The granddaughter of a Harlan County coal miner, Julia Thacker was raised in Dayton Ohio. She first came to Massachusetts as a fellow at the Fine Arts Work Center in Provincetown. She has also been the recipient of fellowships from the Radcliffe Institute, the Corporation of Yaddo and the National Endowment for the Arts. Her poems appear in Bennington Review, Gulf Coast, The Massachusetts Review, The New Republic and Pleiades. A portfolio of her work is included in the 25th anniversary issue of Poetry International. Julia has taught writing at Tufts University, Radcliffe Seminars and as poet-in-residence in public schools throughout the state. In 2024, she was an Edith Wharton Writer-in-Residence at The Mount. She lives outside of Boston. www.juliathacker.com
Hannah Larrabee’s Wonder Tissue won the Airlie Press Poetry Prize. Her new chapbook, The Observable Universe, is out from Lily Press and was longlisted for a Massachusetts Book Award.
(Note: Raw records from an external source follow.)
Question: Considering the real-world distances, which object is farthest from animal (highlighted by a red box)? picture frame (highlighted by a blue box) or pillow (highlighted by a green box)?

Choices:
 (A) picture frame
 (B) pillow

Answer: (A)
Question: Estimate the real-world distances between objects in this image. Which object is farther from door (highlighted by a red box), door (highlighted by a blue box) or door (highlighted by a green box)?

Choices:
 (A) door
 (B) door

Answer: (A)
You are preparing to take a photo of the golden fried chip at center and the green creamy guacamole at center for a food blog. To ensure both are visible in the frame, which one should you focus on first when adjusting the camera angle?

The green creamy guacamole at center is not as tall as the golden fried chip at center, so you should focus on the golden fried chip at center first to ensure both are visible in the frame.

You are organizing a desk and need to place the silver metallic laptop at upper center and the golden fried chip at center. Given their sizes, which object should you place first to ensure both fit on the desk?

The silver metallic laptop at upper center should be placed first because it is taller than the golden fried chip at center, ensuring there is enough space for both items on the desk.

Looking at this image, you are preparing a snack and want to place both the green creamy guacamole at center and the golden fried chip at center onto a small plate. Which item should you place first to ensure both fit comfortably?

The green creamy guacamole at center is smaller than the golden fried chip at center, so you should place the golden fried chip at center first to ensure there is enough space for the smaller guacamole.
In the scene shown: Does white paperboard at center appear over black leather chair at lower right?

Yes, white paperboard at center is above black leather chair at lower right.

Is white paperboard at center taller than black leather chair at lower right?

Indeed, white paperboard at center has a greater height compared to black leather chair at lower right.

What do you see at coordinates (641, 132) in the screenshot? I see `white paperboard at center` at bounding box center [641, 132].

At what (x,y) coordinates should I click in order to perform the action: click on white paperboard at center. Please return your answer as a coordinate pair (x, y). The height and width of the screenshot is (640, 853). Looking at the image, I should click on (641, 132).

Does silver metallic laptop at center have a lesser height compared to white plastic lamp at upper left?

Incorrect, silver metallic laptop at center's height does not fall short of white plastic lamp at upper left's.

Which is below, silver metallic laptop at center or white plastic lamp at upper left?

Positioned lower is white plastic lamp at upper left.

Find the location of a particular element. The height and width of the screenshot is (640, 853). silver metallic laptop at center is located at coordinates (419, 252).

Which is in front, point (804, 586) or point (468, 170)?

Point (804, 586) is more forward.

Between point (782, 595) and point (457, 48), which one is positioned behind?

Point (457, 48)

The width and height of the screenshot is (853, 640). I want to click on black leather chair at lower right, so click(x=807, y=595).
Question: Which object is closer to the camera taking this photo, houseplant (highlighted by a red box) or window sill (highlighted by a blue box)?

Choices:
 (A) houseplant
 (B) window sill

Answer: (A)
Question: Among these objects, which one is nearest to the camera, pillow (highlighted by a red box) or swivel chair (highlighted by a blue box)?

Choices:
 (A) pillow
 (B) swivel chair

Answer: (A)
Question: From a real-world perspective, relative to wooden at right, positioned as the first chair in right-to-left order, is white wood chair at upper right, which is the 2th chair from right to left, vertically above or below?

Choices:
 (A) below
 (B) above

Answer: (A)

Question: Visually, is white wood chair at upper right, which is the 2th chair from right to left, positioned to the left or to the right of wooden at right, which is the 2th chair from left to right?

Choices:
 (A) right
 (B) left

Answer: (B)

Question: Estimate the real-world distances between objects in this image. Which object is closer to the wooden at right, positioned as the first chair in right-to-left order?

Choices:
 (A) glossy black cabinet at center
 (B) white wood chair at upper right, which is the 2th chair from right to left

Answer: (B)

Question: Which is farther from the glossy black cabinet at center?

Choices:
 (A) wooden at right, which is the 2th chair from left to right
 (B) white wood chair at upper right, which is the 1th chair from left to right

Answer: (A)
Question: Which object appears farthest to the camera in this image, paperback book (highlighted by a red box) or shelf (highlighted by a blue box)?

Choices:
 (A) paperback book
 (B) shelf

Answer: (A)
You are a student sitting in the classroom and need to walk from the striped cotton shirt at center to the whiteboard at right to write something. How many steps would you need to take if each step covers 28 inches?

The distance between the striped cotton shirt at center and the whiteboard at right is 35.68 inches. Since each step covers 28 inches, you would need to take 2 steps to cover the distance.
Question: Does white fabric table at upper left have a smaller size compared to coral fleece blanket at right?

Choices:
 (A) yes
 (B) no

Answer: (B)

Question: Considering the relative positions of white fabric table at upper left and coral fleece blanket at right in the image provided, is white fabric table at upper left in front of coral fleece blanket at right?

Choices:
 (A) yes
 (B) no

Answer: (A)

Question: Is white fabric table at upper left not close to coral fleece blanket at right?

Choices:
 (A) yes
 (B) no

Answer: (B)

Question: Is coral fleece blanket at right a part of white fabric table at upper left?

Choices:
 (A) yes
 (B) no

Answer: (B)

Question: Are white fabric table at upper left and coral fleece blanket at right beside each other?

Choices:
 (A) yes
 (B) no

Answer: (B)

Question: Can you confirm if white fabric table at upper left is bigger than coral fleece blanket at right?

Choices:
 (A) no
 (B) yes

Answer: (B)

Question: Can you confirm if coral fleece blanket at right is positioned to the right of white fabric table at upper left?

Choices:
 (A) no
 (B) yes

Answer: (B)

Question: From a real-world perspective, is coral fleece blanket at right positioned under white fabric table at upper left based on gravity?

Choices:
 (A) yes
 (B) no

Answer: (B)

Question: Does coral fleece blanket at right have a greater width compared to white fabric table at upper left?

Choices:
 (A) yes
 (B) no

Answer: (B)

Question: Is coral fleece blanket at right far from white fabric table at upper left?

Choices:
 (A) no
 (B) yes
Hannah’s had work in Wild Roof, Flypaper Lit, River Heron Review, Gertrude Press, Maine Review, Molecule, Glass: A Journal of Poetry, and elsewhere. She wrote poetry for the NASA James Webb Space Telescope program, and she participated in an Arctic Circle Residency with artists and scientists in October 2022. Hannah received an MFA from the University of New Hampshire where she studied with Charles Simic. She’s currently an editor at Nixes Mate Review.
The Observable Universe arrives like a meteor singing the poetic landscape. In this exquisite collection, Hannah Larrabee transforms the everyday into explorations of earthly things. How memory opens the cracks in everything, of which the poet seeks to repair. From volcanos to Smokey Bear’s dating profile, to the songs of full-throated frogs and the brightness of the night sky, these poems show how the “delicate assembly of love” reveals and shapes our 21st century lives. Nothing is quite as it seems. Lustrous in its language, Larrabee illuminates the nature of human expression with every word. As she writes, “The clouds are so low here; I want to know /when they will touch me.” —January Gill O’Neil, Author of Glitter Road
This program is made possible by the generous support of the Friends of the Concord Free Public Library, a patron-supported non-profit organization.